Young, 31, is a veteran of seven big league seasons and is known for his standout speed. He’s a career .247/.314/.328 hitter in 1683 big league plate appearances and has 144 steals in 179 attempts over the course of 557 Major League contests (an 80.4 percent success rate). This season, he’s spent the entire year with Milwaukee’s Triple-A affiliate in Colorado Springs, batting .263/.338/.339 with 23 steals in 29 attempts over the life of 116 games. He’ll give the Yankees an option as a pinch-runner off the bench late in games in September as the club hopes to remain afloat in the race for the second American League Wild Card spot. New York is currently 3.5 games behind the division-rival Orioles for that spot, but they’d have to leapfrog the Royals, Astros and Tigers in addition to Baltimore in order to secure a postseason berth.
- Since joining the Brewers organization, Lewis Brinson has been on fire, entering today’s action with a 1.099 OPS over 68 plate appearances for Triple-A Colorado Springs. Todd Rosiak of the Milwaukee Journal Sentinel notes that Brinson could be a September callup for the Brew Crew, though the club’s outfield is already pretty crowded. Brinson was the centerpiece of the trade package (fellow top prospect Luis Ortiz and a player to be named later) Milwaukee acquired in the deadline blockbuster that sent Jonathan Lucroy and Jeremy Jeffress to the Rangers.
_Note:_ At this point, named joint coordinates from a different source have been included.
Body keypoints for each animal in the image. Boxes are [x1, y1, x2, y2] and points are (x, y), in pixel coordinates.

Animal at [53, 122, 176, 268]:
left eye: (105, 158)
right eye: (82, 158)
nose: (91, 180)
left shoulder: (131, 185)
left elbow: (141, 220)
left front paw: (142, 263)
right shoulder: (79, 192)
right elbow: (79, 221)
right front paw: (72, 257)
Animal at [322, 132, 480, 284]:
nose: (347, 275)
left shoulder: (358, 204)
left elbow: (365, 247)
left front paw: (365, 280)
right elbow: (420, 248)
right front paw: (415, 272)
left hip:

The prospects the Brewers have acquired during their rebuild have drawn plenty of attention, but the work general manager David Stearns did buying low on veterans during his first offseason at the helm shouldn’t be overlooked, as Tom Haudricourt of the Milwaukee Journal Sentinel notes. The two biggest success stories resulting from Stearns’ offseason dumpster diving are shortstop/third baseman Jonathan Villar and right-hander Junior Guerra, while reliever Carlos Torres has also been a quality addition. Villar, whom the Brewers acquired from Houston in November for pitching prospect Cy Sneed, has stolen the second-most bases in the league (50) and hit .297/.378/.434 with 10 home runs in 546 trips to the plate. The 31-year-old Guerra, a waiver claim from the White Sox, has been among the top rookies in baseball this year, having logged a 2.93 ERA, 7.55 K/9, 3.1 BB/9 and 46.1 percent ground-ball rate across 107 1/3 innings. “Some of the most rewarding moments you get in this job stem from challenging processes,” Stearns told Haudricourt. “Finding players who can contribute at the major-league level through some of the unconventional means, whether it’s waiver claims or minor-league free-agent signings, Rule 5 picks, lower-level trades, those are transactions that don’t generate a lot of public notoriety but can still have a positive effect on the organization.”
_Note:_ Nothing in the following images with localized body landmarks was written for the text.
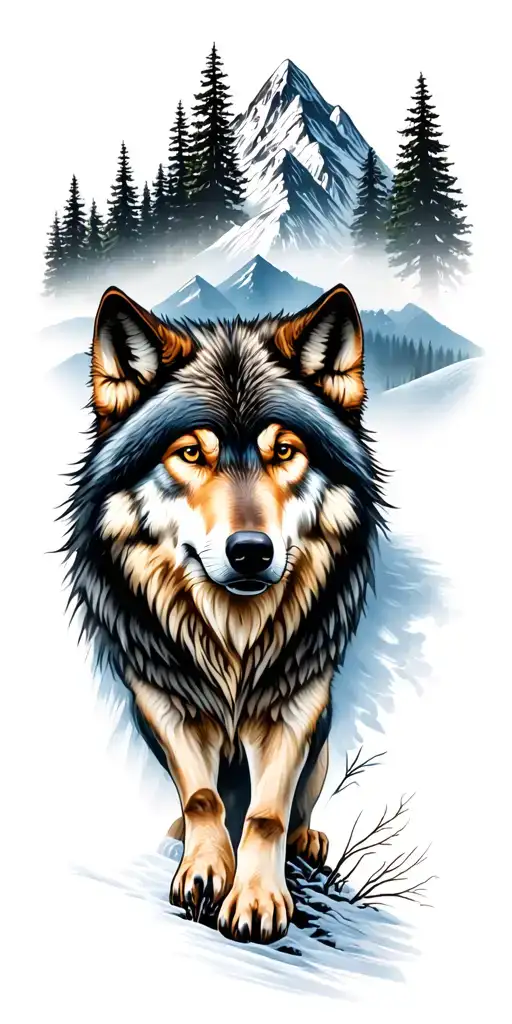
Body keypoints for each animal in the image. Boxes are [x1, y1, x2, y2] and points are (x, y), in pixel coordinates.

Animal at [64, 281, 384, 944]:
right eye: (190, 453)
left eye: (284, 450)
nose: (251, 551)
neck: (233, 638)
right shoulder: (160, 697)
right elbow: (202, 798)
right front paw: (205, 870)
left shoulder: (297, 705)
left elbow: (266, 815)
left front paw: (257, 898)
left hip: (323, 739)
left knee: (299, 808)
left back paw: (309, 840)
Before the Aug. 1 non-waiver trade deadline, the Dodgers discussed a deal with the Brewers that would have sent outfielder Ryan Braun to Los Angeles, reports FOX Sports’ Ken Rosenthal (video link). While Braun has since cleared waivers, meaning the Dodgers (or another team) could make a trade for him this month, that would require overcoming potential complications. For instance, any team acquiring Braun would likely want the Brewers to eat a significant portion of the $76MM left on his contract, says Rosenthal, who adds that Milwaukee might be hesitant to assist a high-revenue club like the Dodgers in paying the 32-year-old. If the Dodgers and Brewers aren’t able to swing a trade in August, they could revisit talks during the offseason.
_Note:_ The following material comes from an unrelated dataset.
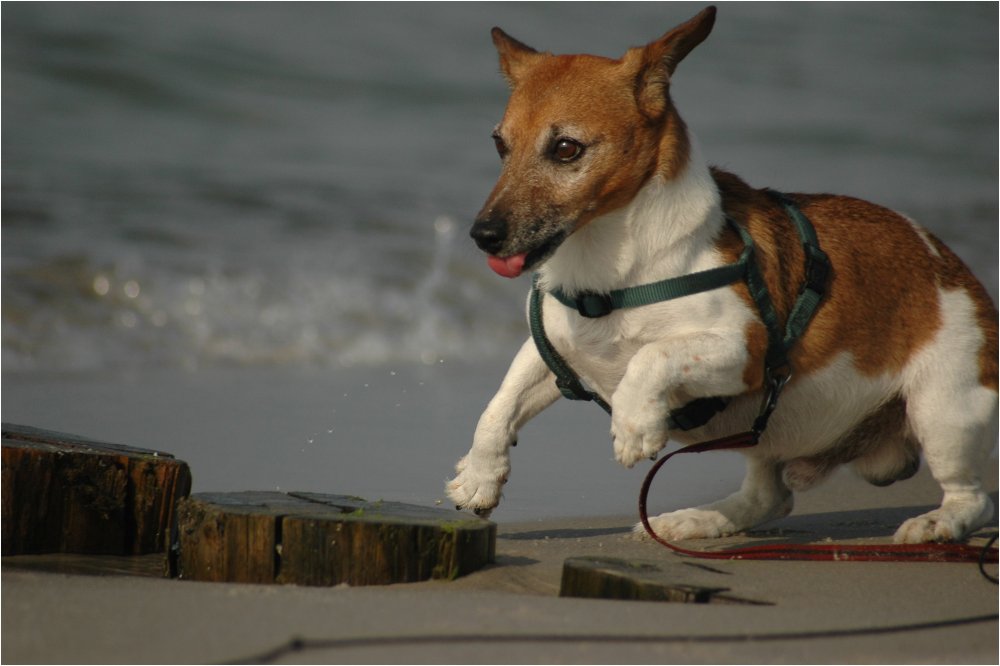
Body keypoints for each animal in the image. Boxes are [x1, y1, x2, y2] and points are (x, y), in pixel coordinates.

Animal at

- After Ryan Braun’s no-trade protection seemingly gummed up any inclination the Brewers may have had to trade him this summer, Heyman writes that the team is expected to explore trade scenarios this winter. Age, cost, injury history, a PED past, and the no-trade rights will make that a complicated proposition, but Braun’s .317/.380/.562 slash line holds obvious appeal.